El problema → Indica si cada afirmación concuerda con el fragmento sobre el hospital psiquiátrico penitenciario y contesta sí o no, citando textualmente las palabras que lo deciden. 1. El programa de radio lo organizó el psicólogo de la prisión. 2. Desde el principio, los dos presos hablaron con soltura. 3. El psicólogo explicó qué había hecho el hombre que habló de su casa.

Fragmento del documento →
<<<<
En aquel hospital psiquiátrico penitenciario compartí una charla con dos presos, en un programa de radio organizado por el psicólogo de la prisión. El psicólogo proponía temas intrascendentes para animar la charla. "¿Os gusta leer?", "¿qué tal el partido de fútbol de ayer en la tele?", "¿qué es mejor como comida para pájaros, la lechuga o el alpiste?". Al principio ninguno de los dos presos decía nada. Miraban el micrófono que tenían delante con una expresión vacía, como si no entendieran muy bien qué hacían allí. Luego, cuando empezaron a hablar, lo hicieron con extrema lentitud. Pero al cabo de un rato, uno de ellos empezó a contar una historia larga y embrollada que no tenía ni pies ni cabeza. Y de pronto, en medio de una de aquellas frases que no parecían decir nada, se oyó una palabra que resonó de un modo muy extraño, como si aquel hombre hubiera usado una palabra de un idioma extranjero que él no dominaba bien. La palabra era muy simple: "casa". Pero en boca de aquel hombre, la palabra "casa" parecía muy compleja, muy misteriosa, casi inexplicable, porque formaba parte de un grupo de palabras más misterioso y más inexplicable aún, "mi casa". Al final del programa, el psicólogo me acompañó a la salida de la prisión. Cuando habíamos dejado atrás cinco o seis puertas enrejadas, le pregunté qué había hecho aquel hombre que había hablado de su "casa". El psicólogo contestó muy deprisa (se ve que estaba acostumbrado a contestar aquella pregunta): "Mejor que no sepas lo que hizo. Si lo sabes, no querrás volver a entrar aquí".
>>>>
Sección de datos →
<<<<
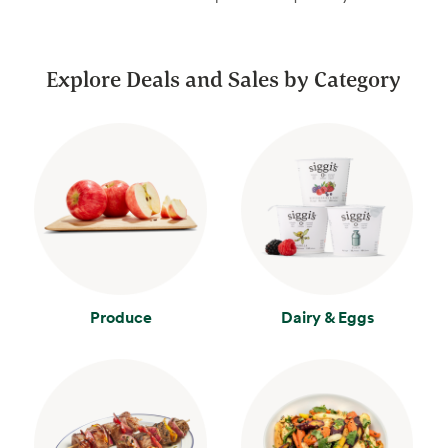
Explore Deals and Sales by Category
Produce
Dairy & Eggs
>>>>
Casilla de respuesta →
1. Sí: "en un programa de radio organizado por el psicólogo de la prisión".
2. No: "Al principio ninguno de los dos presos decía nada."
3. No: "Mejor que no sepas lo que hizo."